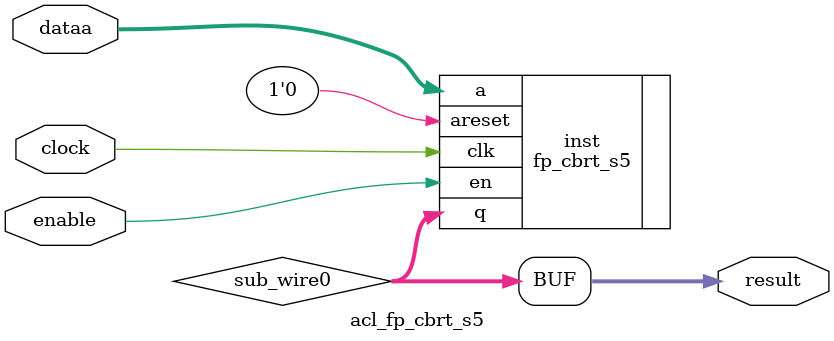
<source format=v>
`timescale 1 ps / 1 ps
module acl_fp_cbrt_s5 (
	enable,
	clock,
	dataa,
	result);

	input	  enable;
	input	  clock;
	input	[31:0]  dataa;
	output	[31:0]  result;

	wire [31:0] sub_wire0;
	wire [31:0] result = sub_wire0[31:0];

	fp_cbrt_s5	inst(
				.clk(clock),
        .en(enable),
				.areset(1'b0),
				.a (dataa),
				.q (sub_wire0));

endmodule

</source>
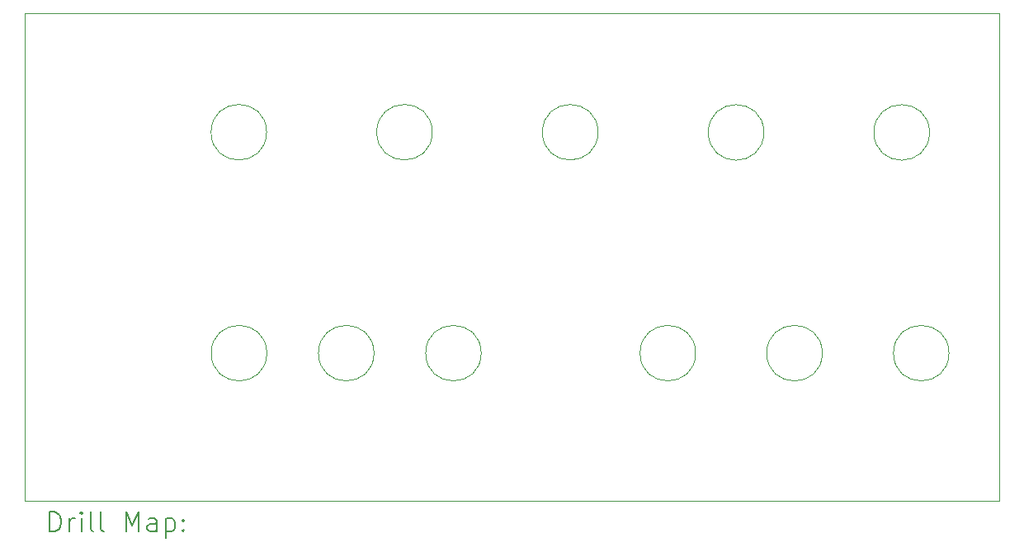
<source format=gbr>
%TF.GenerationSoftware,KiCad,Pcbnew,8.0.9-8.0.9-0~ubuntu24.04.1*%
%TF.CreationDate,2025-06-12T22:50:13-04:00*%
%TF.ProjectId,CoilTest,436f696c-5465-4737-942e-6b696361645f,0.0*%
%TF.SameCoordinates,Original*%
%TF.FileFunction,Drillmap*%
%TF.FilePolarity,Positive*%
%FSLAX45Y45*%
G04 Gerber Fmt 4.5, Leading zero omitted, Abs format (unit mm)*
G04 Created by KiCad (PCBNEW 8.0.9-8.0.9-0~ubuntu24.04.1) date 2025-06-12 22:50:13*
%MOMM*%
%LPD*%
G01*
G04 APERTURE LIST*
%ADD10C,0.050000*%
%ADD11C,0.200000*%
G04 APERTURE END LIST*
D10*
X16885000Y-8485000D02*
G75*
G02*
X16315000Y-8485000I-285000J0D01*
G01*
X16315000Y-8485000D02*
G75*
G02*
X16885000Y-8485000I285000J0D01*
G01*
X14685000Y-8485000D02*
G75*
G02*
X14115000Y-8485000I-285000J0D01*
G01*
X14115000Y-8485000D02*
G75*
G02*
X14685000Y-8485000I285000J0D01*
G01*
X19285000Y-6220000D02*
G75*
G02*
X18715000Y-6220000I-285000J0D01*
G01*
X18715000Y-6220000D02*
G75*
G02*
X19285000Y-6220000I285000J0D01*
G01*
X18185000Y-8485000D02*
G75*
G02*
X17615000Y-8485000I-285000J0D01*
G01*
X17615000Y-8485000D02*
G75*
G02*
X18185000Y-8485000I285000J0D01*
G01*
X17585000Y-6220000D02*
G75*
G02*
X17015000Y-6220000I-285000J0D01*
G01*
X17015000Y-6220000D02*
G75*
G02*
X17585000Y-6220000I285000J0D01*
G01*
X12485000Y-8485000D02*
G75*
G02*
X11915000Y-8485000I-285000J0D01*
G01*
X11915000Y-8485000D02*
G75*
G02*
X12485000Y-8485000I285000J0D01*
G01*
X14182548Y-6217790D02*
G75*
G02*
X13612548Y-6217790I-285000J0D01*
G01*
X13612548Y-6217790D02*
G75*
G02*
X14182548Y-6217790I285000J0D01*
G01*
X15883161Y-6218272D02*
G75*
G02*
X15313161Y-6218272I-285000J0D01*
G01*
X15313161Y-6218272D02*
G75*
G02*
X15883161Y-6218272I285000J0D01*
G01*
X19485000Y-8485000D02*
G75*
G02*
X18915000Y-8485000I-285000J0D01*
G01*
X18915000Y-8485000D02*
G75*
G02*
X19485000Y-8485000I285000J0D01*
G01*
X12483000Y-6218000D02*
G75*
G02*
X11913000Y-6218000I-285000J0D01*
G01*
X11913000Y-6218000D02*
G75*
G02*
X12483000Y-6218000I285000J0D01*
G01*
X20000000Y-10000000D02*
X10000000Y-10000000D01*
X10000000Y-5000000D01*
X20000000Y-5000000D01*
X20000000Y-10000000D01*
X13585000Y-8485000D02*
G75*
G02*
X13015000Y-8485000I-285000J0D01*
G01*
X13015000Y-8485000D02*
G75*
G02*
X13585000Y-8485000I285000J0D01*
G01*
D11*
X10258277Y-10313984D02*
X10258277Y-10113984D01*
X10258277Y-10113984D02*
X10305896Y-10113984D01*
X10305896Y-10113984D02*
X10334467Y-10123508D01*
X10334467Y-10123508D02*
X10353515Y-10142555D01*
X10353515Y-10142555D02*
X10363039Y-10161603D01*
X10363039Y-10161603D02*
X10372563Y-10199698D01*
X10372563Y-10199698D02*
X10372563Y-10228270D01*
X10372563Y-10228270D02*
X10363039Y-10266365D01*
X10363039Y-10266365D02*
X10353515Y-10285412D01*
X10353515Y-10285412D02*
X10334467Y-10304460D01*
X10334467Y-10304460D02*
X10305896Y-10313984D01*
X10305896Y-10313984D02*
X10258277Y-10313984D01*
X10458277Y-10313984D02*
X10458277Y-10180650D01*
X10458277Y-10218746D02*
X10467801Y-10199698D01*
X10467801Y-10199698D02*
X10477324Y-10190174D01*
X10477324Y-10190174D02*
X10496372Y-10180650D01*
X10496372Y-10180650D02*
X10515420Y-10180650D01*
X10582086Y-10313984D02*
X10582086Y-10180650D01*
X10582086Y-10113984D02*
X10572563Y-10123508D01*
X10572563Y-10123508D02*
X10582086Y-10133031D01*
X10582086Y-10133031D02*
X10591610Y-10123508D01*
X10591610Y-10123508D02*
X10582086Y-10113984D01*
X10582086Y-10113984D02*
X10582086Y-10133031D01*
X10705896Y-10313984D02*
X10686848Y-10304460D01*
X10686848Y-10304460D02*
X10677324Y-10285412D01*
X10677324Y-10285412D02*
X10677324Y-10113984D01*
X10810658Y-10313984D02*
X10791610Y-10304460D01*
X10791610Y-10304460D02*
X10782086Y-10285412D01*
X10782086Y-10285412D02*
X10782086Y-10113984D01*
X11039229Y-10313984D02*
X11039229Y-10113984D01*
X11039229Y-10113984D02*
X11105896Y-10256841D01*
X11105896Y-10256841D02*
X11172563Y-10113984D01*
X11172563Y-10113984D02*
X11172563Y-10313984D01*
X11353515Y-10313984D02*
X11353515Y-10209222D01*
X11353515Y-10209222D02*
X11343991Y-10190174D01*
X11343991Y-10190174D02*
X11324943Y-10180650D01*
X11324943Y-10180650D02*
X11286848Y-10180650D01*
X11286848Y-10180650D02*
X11267801Y-10190174D01*
X11353515Y-10304460D02*
X11334467Y-10313984D01*
X11334467Y-10313984D02*
X11286848Y-10313984D01*
X11286848Y-10313984D02*
X11267801Y-10304460D01*
X11267801Y-10304460D02*
X11258277Y-10285412D01*
X11258277Y-10285412D02*
X11258277Y-10266365D01*
X11258277Y-10266365D02*
X11267801Y-10247317D01*
X11267801Y-10247317D02*
X11286848Y-10237793D01*
X11286848Y-10237793D02*
X11334467Y-10237793D01*
X11334467Y-10237793D02*
X11353515Y-10228270D01*
X11448753Y-10180650D02*
X11448753Y-10380650D01*
X11448753Y-10190174D02*
X11467801Y-10180650D01*
X11467801Y-10180650D02*
X11505896Y-10180650D01*
X11505896Y-10180650D02*
X11524943Y-10190174D01*
X11524943Y-10190174D02*
X11534467Y-10199698D01*
X11534467Y-10199698D02*
X11543991Y-10218746D01*
X11543991Y-10218746D02*
X11543991Y-10275889D01*
X11543991Y-10275889D02*
X11534467Y-10294936D01*
X11534467Y-10294936D02*
X11524943Y-10304460D01*
X11524943Y-10304460D02*
X11505896Y-10313984D01*
X11505896Y-10313984D02*
X11467801Y-10313984D01*
X11467801Y-10313984D02*
X11448753Y-10304460D01*
X11629705Y-10294936D02*
X11639229Y-10304460D01*
X11639229Y-10304460D02*
X11629705Y-10313984D01*
X11629705Y-10313984D02*
X11620182Y-10304460D01*
X11620182Y-10304460D02*
X11629705Y-10294936D01*
X11629705Y-10294936D02*
X11629705Y-10313984D01*
X11629705Y-10190174D02*
X11639229Y-10199698D01*
X11639229Y-10199698D02*
X11629705Y-10209222D01*
X11629705Y-10209222D02*
X11620182Y-10199698D01*
X11620182Y-10199698D02*
X11629705Y-10190174D01*
X11629705Y-10190174D02*
X11629705Y-10209222D01*
M02*

</source>
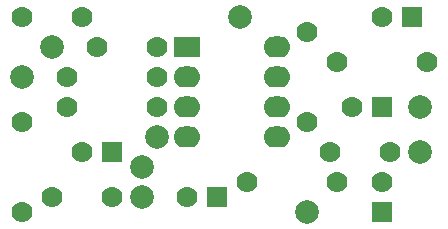
<source format=gts>
%FSLAX46Y46*%
G04 Gerber Fmt 4.6, Leading zero omitted, Abs format (unit mm)*
G04 Created by KiCad (PCBNEW (2014-09-19 BZR 5142)-product) date 24/10/2014 22:30:01*
%MOMM*%
G01*
G04 APERTURE LIST*
%ADD10C,0.100000*%
%ADD11C,1.778000*%
%ADD12R,1.778000X1.778000*%
%ADD13R,2.286000X1.778000*%
%ADD14O,2.286000X1.778000*%
%ADD15C,1.998980*%
G04 APERTURE END LIST*
D10*
D11*
X134620000Y-57150000D03*
D12*
X137160000Y-57150000D03*
D11*
X137160000Y-60960000D03*
X132080000Y-60960000D03*
X135890000Y-48260000D03*
X140970000Y-48260000D03*
X155575000Y-57150000D03*
X160655000Y-57150000D03*
X134620000Y-45720000D03*
X129540000Y-45720000D03*
X157480000Y-53340000D03*
D12*
X160020000Y-53340000D03*
D11*
X160020000Y-59690000D03*
D12*
X160020000Y-62230000D03*
D11*
X160020000Y-45720000D03*
D12*
X162560000Y-45720000D03*
D11*
X143510000Y-60960000D03*
D12*
X146050000Y-60960000D03*
D11*
X140970000Y-53340000D03*
X133350000Y-53340000D03*
X133350000Y-50800000D03*
X140970000Y-50800000D03*
X156210000Y-49530000D03*
X163830000Y-49530000D03*
X129540000Y-54610000D03*
X129540000Y-62230000D03*
X153670000Y-46990000D03*
X153670000Y-54610000D03*
X156210000Y-59690000D03*
X148590000Y-59690000D03*
D13*
X143510000Y-48260000D03*
D14*
X143510000Y-50800000D03*
X143510000Y-53340000D03*
X143510000Y-55880000D03*
X151130000Y-55880000D03*
X151130000Y-53340000D03*
X151130000Y-50800000D03*
X151130000Y-48260000D03*
D15*
X139700000Y-58420000D03*
X139700000Y-60960000D03*
X140970000Y-55880000D03*
X163195000Y-57150000D03*
X129540000Y-50800000D03*
X132080000Y-48260000D03*
X163195000Y-53340000D03*
X147955000Y-45720000D03*
X153670000Y-62230000D03*
M02*

</source>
# # # # #
* **Activity**
From the records above, give again exactly the lines running from the line with "X12485000Y-8485000D02*" to the line with "X10334467Y-10123508D02*", inclusive.

* **Answer section**
X12485000Y-8485000D02*
G75*
G02*
X11915000Y-8485000I-285000J0D01*
G01*
X11915000Y-8485000D02*
G75*
G02*
X12485000Y-8485000I285000J0D01*
G01*
X14182548Y-6217790D02*
G75*
G02*
X13612548Y-6217790I-285000J0D01*
G01*
X13612548Y-6217790D02*
G75*
G02*
X14182548Y-6217790I285000J0D01*
G01*
X15883161Y-6218272D02*
G75*
G02*
X15313161Y-6218272I-285000J0D01*
G01*
X15313161Y-6218272D02*
G75*
G02*
X15883161Y-6218272I285000J0D01*
G01*
X19485000Y-8485000D02*
G75*
G02*
X18915000Y-8485000I-285000J0D01*
G01*
X18915000Y-8485000D02*
G75*
G02*
X19485000Y-8485000I285000J0D01*
G01*
X12483000Y-6218000D02*
G75*
G02*
X11913000Y-6218000I-285000J0D01*
G01*
X11913000Y-6218000D02*
G75*
G02*
X12483000Y-6218000I285000J0D01*
G01*
X20000000Y-10000000D02*
X10000000Y-10000000D01*
X10000000Y-5000000D01*
X20000000Y-5000000D01*
X20000000Y-10000000D01*
X13585000Y-8485000D02*
G75*
G02*
X13015000Y-8485000I-285000J0D01*
G01*
X13015000Y-8485000D02*
G75*
G02*
X13585000Y-8485000I285000J0D01*
G01*
D11*
X10258277Y-10313984D02*
X10258277Y-10113984D01*
X10258277Y-10113984D02*
X10305896Y-10113984D01*
X10305896Y-10113984D02*
X10334467Y-10123508D01*
X10334467Y-10123508D02*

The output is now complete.